All this flies in the face of what the far right in the UK are spouting – sentiments which sadly do not exist in a vacuum.

The “You Clap For Me Now” viral campaign seeks to highlight the fears of ethnic minority communities in the UK whose contributions to society are being celebrated in this moment of national need but worry that when the dust settles the post-Brexit climate of racism and bigotry – which has more than doubled since 2013 – will return.

Minorities should not only be welcomed in the UK at a time of need or when they are providing essential services. They should be as much a part of the country’s fabric as anyone else. Not least given how Muslim-led charities like ours play such an integral role in how Britain functions during crises.

Those who racialise British Muslims when they are linked with something negative should not make their faith and ethnicity invisible when they are such a crucial part of a national effort to survive a once-in-a-generation global emergency.

During World War I, 2.5 million Muslims travelled to Europe to fight for the UK. Similarly, after World War II, as part of the effort to rebuild the country, tens of thousands of Windrush immigrants were welcomed to Britain alongside subjects from across the former colonies in the Indian subcontinent and Africa, just because the country needed them.

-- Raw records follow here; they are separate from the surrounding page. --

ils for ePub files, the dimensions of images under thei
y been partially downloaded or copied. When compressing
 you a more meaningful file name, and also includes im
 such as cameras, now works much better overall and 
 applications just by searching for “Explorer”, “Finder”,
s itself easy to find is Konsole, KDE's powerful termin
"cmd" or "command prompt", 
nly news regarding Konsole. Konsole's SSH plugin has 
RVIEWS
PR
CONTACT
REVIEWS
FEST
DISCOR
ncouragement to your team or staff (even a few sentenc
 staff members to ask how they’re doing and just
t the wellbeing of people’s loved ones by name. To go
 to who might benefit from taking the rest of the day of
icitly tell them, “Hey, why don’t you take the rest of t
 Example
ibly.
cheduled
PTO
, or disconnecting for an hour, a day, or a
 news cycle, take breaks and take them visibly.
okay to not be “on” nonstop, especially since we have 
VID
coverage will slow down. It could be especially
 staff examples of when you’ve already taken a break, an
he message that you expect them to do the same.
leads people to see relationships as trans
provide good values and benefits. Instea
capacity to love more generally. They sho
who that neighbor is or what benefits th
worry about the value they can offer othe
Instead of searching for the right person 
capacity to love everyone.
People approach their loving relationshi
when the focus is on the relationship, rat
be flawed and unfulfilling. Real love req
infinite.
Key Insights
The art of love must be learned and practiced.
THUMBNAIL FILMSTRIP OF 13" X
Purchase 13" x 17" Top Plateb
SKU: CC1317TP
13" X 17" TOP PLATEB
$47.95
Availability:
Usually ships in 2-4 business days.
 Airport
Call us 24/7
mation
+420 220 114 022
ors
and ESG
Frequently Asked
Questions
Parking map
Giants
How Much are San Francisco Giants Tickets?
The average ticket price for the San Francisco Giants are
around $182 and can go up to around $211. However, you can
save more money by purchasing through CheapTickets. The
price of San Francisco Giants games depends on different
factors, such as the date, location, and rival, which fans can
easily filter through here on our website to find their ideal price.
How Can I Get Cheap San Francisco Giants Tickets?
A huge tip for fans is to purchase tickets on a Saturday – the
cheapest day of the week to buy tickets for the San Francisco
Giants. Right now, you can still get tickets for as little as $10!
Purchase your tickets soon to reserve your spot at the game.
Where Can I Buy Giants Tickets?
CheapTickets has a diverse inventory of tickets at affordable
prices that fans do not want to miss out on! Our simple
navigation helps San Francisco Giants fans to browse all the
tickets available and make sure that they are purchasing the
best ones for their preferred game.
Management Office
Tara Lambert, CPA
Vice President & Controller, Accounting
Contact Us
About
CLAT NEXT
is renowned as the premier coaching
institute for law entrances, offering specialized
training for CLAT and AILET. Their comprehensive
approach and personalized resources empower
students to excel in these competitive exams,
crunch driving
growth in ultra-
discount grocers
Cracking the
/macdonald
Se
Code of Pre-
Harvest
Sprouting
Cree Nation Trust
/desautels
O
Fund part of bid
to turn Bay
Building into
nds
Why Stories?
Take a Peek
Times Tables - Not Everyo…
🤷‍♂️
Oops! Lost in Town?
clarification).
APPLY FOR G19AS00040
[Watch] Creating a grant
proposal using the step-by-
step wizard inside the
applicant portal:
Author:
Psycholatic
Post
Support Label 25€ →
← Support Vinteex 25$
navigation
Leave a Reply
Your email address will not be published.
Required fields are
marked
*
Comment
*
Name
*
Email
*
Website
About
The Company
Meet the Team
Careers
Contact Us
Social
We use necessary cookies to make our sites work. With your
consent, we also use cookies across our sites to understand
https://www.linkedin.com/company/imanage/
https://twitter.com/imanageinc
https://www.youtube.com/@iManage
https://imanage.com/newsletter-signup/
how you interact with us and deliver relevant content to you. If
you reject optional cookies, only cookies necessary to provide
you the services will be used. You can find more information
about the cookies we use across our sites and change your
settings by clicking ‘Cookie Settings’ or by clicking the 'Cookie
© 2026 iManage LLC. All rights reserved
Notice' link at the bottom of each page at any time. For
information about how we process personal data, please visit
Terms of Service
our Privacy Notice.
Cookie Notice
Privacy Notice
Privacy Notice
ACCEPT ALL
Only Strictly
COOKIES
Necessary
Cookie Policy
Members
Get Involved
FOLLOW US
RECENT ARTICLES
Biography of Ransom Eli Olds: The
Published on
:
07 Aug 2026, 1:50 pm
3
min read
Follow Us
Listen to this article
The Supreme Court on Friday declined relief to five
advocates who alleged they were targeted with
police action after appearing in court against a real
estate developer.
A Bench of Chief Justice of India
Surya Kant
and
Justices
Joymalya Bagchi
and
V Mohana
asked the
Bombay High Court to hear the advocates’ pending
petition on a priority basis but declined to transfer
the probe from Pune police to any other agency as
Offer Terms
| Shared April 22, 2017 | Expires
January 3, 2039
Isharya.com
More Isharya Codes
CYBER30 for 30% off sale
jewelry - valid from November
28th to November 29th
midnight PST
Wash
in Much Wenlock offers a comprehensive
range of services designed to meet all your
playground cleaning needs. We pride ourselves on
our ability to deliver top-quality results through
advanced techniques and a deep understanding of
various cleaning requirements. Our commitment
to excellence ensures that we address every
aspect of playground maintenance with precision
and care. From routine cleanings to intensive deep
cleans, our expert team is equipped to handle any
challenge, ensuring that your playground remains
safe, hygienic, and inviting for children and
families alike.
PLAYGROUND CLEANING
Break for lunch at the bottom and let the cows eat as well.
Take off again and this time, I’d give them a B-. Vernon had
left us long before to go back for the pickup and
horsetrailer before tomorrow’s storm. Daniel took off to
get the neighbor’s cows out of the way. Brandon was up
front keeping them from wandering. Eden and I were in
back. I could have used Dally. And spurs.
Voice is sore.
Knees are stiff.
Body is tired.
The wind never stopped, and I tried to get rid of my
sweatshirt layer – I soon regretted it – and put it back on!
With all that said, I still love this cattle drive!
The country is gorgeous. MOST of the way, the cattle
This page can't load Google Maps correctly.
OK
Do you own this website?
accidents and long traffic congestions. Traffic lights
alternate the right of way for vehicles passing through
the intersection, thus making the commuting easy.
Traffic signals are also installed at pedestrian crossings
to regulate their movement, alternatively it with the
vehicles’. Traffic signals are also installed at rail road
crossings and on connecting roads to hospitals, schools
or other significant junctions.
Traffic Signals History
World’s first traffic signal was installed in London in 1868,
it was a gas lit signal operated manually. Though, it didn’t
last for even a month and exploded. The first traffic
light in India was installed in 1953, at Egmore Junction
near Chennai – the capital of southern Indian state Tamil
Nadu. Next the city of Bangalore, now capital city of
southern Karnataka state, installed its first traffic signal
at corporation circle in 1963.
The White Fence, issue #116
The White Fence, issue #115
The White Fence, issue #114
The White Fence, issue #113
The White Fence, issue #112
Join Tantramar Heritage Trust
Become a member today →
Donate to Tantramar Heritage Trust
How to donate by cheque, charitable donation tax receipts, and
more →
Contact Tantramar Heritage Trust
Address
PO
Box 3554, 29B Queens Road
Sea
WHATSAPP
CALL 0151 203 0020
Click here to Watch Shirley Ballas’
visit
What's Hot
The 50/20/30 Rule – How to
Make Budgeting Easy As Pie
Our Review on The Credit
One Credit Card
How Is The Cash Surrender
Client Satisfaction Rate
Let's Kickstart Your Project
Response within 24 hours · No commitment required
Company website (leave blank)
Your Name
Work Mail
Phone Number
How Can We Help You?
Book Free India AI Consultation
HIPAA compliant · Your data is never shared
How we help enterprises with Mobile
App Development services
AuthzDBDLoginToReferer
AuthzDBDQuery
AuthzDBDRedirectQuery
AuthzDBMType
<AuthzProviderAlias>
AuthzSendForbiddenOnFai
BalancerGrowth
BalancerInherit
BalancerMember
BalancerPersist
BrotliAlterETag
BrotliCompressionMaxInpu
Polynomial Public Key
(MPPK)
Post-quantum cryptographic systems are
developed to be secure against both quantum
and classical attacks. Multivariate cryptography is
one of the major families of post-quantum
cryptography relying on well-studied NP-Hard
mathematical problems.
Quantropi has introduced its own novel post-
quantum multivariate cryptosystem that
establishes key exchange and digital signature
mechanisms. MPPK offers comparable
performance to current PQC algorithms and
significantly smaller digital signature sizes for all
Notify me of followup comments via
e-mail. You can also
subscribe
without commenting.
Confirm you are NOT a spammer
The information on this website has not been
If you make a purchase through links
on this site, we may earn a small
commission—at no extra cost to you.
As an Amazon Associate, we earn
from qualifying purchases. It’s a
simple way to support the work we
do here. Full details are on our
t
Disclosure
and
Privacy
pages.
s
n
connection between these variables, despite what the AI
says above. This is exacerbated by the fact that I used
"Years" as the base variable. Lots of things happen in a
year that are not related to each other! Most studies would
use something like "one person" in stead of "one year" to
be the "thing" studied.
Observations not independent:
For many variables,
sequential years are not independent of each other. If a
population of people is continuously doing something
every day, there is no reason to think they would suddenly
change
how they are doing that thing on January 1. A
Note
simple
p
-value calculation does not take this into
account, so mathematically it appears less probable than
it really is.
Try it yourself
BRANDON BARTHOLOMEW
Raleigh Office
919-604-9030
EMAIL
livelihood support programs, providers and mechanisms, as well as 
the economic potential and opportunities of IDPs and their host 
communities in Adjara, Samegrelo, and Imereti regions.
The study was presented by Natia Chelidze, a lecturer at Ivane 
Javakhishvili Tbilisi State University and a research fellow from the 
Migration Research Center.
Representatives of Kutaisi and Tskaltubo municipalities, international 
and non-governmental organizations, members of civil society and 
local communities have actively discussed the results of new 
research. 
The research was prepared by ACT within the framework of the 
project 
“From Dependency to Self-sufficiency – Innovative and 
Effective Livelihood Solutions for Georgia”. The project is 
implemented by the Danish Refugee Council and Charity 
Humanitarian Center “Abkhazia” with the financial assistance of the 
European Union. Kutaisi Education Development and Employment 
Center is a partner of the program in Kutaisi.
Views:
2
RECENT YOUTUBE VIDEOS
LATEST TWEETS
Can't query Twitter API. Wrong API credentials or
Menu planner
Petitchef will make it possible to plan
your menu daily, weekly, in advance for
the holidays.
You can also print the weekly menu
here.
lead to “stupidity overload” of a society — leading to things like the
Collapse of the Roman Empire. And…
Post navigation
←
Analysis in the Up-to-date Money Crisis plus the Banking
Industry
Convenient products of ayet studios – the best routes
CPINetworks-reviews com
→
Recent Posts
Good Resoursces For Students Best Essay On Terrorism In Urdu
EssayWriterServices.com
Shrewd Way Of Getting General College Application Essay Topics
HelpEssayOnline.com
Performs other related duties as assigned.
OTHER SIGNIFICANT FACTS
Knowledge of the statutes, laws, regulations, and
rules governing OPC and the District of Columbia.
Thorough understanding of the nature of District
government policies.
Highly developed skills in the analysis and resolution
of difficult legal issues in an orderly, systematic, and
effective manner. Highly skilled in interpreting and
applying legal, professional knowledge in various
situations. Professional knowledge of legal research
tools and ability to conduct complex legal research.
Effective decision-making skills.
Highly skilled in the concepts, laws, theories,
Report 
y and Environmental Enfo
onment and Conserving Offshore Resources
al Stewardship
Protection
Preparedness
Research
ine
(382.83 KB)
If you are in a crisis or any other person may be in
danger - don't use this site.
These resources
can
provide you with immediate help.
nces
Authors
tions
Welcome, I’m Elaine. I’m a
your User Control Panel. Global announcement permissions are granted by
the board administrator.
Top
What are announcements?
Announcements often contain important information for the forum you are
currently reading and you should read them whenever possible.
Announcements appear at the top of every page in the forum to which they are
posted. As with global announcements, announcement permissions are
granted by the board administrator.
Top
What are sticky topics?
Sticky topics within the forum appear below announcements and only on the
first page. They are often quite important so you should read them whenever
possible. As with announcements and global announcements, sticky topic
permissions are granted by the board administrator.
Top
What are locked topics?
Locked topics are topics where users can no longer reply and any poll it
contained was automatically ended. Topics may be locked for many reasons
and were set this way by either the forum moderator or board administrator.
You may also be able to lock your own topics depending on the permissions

Generations later, they are still all-too-often treated as alien, and their culture as inferior.

The war against coronavirus must be different. This time, we must remember all the soldiers – whether they are charity volunteers wearing Team Orange t-shirts or medical doctors donning blue medical scrubs – and we must keep clapping for them when the war is over.

A time of upheaval creates unprecedented instability and fear, and history shows us how this can drive countries to lurch politically either to the right or to the left.

After the last world war, the welfare state was established. A welfare state that for years has been shrinking away and is now at breaking point, with the website for applying for Universal Credit (income support in the UK) crashing under the stress of new claimants. 

Luckily for Brits, our welfare is protected not only by the government’s welfare system but also by the “fourth emergency service” – British Muslim-led charities. This is a duty mandated by our faith; to serve those in need regardless of who they are or what their background might be. 

In return, we do not ask for special treatment or consideration. All we want is to be treated as equals when the dust settles.

The views expressed in this article are the author’s own and do not necessarily reflect Al Jazeera’s editorial stance.